A former street beggar borrows $100 and buys a cow, and she now earns enough to feed her children by selling milk door-to-door. A tenant farmer borrows $500 and buys the land he’s worked for decades; the money he used to pay in rent he now uses to build a house. A peasant borrows $20 to buy a taco stand, and with hard work and more loans, builds a tortilla factory.
Those kinds of stories have been repeated millions of times, says Alex Counts, and each is a successful example of microcredit. Counts will speak at the annual Microcredit Summit in Halifax this weekend.
Counts is president of Grameen Bank, an institution created by this year’s Nobel Peace Prize recipient, Muhammad Yunus, the inventor of microcredit. In a nutshell, Yunus created a system to extend very small loans to poor people ignored by commercial banks, helping them start small businesses to lift themselves out of poverty. Yunus, too, will be in Halifax to speak at the conference.
In 1997, says Counts, the Microcredit Summit campaign set out to extend loans to 100-million of the “poorest of the poor”—those living on less than a dollar a day—by 2005. That goal was just missed, he says (82 million of the poorest people were reached last year), but an additional 21-million “near poor”—those making between one and three dollars a day—have been reached, and there are now more than 3,100 non-profit organisations and for-profit banks offering microloans.
Counts expects the 100-million mark to be reached this year; one goal of the conference is to announce a new goal of reaching 175-million of the poorest of the poor by 2015.
Moreover, says Counts, the microcredit movement is helping to create tremendous social change. About 84 percent of the loans are made to women—in many parts of the world, the newfound economic independence of women is changing social relationships and the place of women in the household. At the same time, many microcredit organisations couple their financial efforts with educational and health care programs.
But some critics, including economic journalist Gina Neff and development expert Thomas Dichter, among others, say that the promise of microcredit is overstated. They note that the neo-Liberal establishment—the World Bank and right-wing think tanks, for example—have embraced microcredit, while more traditional development strategies like land redistribution and global debt forgiveness are ignored completely.
“There are lots of issues facing the world: hunger, AIDS, resource issues and lack of political will to solve them,” says Counts. “Microcredit isn’t a panacea, but it has an important role to play, helping millions of the poorest of the poor get to a better situation, where they can better deal with the other issues.”
Others suggest microcredit gets poor people “hooked on poverty,” caught up in never-ending cycles of debt and repayment.
Counts acknowledges that the microcredit movement needs better tools to measure both the burdens of debt and the success of loans, and much of the Halifax conference is devoted to improving those yardsticks. But, he says, debt isn’t necessarily a bad thing.
“Everyone has on-going liquidity needs,” he says. “The better question is: What’s happening to those borrowers? Is progress being made? Are they leaving poverty, are they sending their kids to school, do they have solid housing? Saying you’re hooked on debt is like saying you’re hooked on eating. The broad trend is that people are coming out of poverty.”

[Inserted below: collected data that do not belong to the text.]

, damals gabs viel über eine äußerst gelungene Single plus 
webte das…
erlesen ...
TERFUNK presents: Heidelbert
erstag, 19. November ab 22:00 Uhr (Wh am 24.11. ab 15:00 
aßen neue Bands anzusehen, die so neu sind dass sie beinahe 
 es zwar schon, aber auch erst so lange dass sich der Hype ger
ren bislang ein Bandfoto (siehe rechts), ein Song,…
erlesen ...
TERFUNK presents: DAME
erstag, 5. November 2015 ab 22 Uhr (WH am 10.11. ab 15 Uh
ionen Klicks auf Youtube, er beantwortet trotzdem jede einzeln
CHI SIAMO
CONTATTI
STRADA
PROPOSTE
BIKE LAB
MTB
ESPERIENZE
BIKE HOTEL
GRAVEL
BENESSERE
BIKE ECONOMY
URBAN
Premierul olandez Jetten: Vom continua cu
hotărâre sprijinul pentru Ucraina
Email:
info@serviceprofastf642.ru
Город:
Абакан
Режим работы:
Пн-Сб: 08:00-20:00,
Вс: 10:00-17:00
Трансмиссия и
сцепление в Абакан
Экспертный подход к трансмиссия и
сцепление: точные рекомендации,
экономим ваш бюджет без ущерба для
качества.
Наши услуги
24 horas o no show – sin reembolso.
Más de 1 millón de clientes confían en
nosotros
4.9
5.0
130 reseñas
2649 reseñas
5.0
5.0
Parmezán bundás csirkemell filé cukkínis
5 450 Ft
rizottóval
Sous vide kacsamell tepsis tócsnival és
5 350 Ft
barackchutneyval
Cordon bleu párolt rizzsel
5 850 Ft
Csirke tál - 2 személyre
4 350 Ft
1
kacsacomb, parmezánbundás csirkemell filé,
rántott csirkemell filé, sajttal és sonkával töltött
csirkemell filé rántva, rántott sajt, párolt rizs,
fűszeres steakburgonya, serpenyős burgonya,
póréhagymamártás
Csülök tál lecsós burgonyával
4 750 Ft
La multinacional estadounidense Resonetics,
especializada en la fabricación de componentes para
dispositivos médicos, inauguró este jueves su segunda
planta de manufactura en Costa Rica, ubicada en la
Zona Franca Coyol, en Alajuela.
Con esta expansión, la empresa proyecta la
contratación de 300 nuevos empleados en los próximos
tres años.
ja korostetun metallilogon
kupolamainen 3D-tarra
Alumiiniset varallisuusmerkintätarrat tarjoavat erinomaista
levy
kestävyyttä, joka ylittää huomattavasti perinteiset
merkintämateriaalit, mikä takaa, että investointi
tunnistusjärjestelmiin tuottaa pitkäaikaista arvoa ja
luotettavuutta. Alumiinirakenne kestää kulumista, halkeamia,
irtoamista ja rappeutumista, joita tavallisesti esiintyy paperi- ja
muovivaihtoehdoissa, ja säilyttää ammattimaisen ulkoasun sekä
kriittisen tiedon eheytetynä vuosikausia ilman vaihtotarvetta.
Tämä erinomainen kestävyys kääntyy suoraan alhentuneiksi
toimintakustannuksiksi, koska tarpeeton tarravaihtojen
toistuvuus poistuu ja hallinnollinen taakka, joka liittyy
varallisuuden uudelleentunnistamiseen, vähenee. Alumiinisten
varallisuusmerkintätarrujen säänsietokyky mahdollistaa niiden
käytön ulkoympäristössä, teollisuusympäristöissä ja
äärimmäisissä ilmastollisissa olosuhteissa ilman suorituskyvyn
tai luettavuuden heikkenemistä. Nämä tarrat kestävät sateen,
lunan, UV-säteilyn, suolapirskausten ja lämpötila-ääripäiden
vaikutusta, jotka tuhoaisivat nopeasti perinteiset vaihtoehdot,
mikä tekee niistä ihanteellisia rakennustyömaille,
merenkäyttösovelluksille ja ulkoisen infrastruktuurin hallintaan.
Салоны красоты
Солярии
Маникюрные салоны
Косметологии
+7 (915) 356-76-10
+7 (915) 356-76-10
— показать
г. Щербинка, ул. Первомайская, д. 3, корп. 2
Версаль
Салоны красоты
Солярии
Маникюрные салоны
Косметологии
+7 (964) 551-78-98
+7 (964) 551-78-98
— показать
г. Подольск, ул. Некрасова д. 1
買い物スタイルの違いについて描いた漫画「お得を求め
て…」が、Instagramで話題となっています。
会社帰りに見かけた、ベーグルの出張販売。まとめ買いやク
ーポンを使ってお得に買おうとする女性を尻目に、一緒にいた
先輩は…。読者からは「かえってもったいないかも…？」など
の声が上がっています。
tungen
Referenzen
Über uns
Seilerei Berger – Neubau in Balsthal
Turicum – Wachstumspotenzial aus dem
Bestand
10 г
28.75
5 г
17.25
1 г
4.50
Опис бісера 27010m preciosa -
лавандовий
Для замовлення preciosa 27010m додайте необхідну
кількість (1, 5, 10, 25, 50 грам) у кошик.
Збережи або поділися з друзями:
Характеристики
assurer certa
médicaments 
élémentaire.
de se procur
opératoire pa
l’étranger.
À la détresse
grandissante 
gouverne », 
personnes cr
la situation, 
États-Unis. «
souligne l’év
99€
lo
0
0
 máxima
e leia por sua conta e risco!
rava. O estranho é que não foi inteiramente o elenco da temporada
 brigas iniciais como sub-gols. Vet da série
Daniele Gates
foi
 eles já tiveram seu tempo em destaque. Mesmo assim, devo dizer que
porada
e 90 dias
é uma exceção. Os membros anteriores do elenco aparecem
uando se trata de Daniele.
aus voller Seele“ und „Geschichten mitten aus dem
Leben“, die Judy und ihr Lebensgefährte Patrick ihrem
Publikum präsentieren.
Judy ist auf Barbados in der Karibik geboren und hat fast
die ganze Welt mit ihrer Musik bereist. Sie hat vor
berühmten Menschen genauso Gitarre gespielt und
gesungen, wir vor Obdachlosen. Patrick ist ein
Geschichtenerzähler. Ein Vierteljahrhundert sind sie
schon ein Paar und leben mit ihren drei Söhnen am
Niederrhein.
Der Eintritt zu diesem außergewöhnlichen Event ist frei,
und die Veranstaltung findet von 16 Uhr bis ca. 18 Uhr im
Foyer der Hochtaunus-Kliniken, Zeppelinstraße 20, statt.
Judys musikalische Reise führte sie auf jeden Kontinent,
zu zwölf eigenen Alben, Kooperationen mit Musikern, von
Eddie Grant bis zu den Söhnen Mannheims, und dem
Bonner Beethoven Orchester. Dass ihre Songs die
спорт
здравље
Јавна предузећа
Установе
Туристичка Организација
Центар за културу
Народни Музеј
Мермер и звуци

A more fundamental challenge for the movement involves a split between the non-profit and for-profit institutions that have entered the field. Yunnus and the traditional international aid organisations say corporations shouldn’t be profiting from helping the poor, and only the non-profit model can provide the associated health care and educational services so badly needed in much of the world.
But free-market advocates say the motive of profits will more quickly bring the substantial capital needed to address poverty of the world’s “poorest of the poor,” an estimated 1.2 billion people. In recent years, VISA, Citigroup and dozens of commercial banks in the developing world have embraced, and profited from, what they refer to as “microfinance.”
“I don’t think we’re going to solve anytime soon,” says Counts. “But it will frame the debate in Halifax.”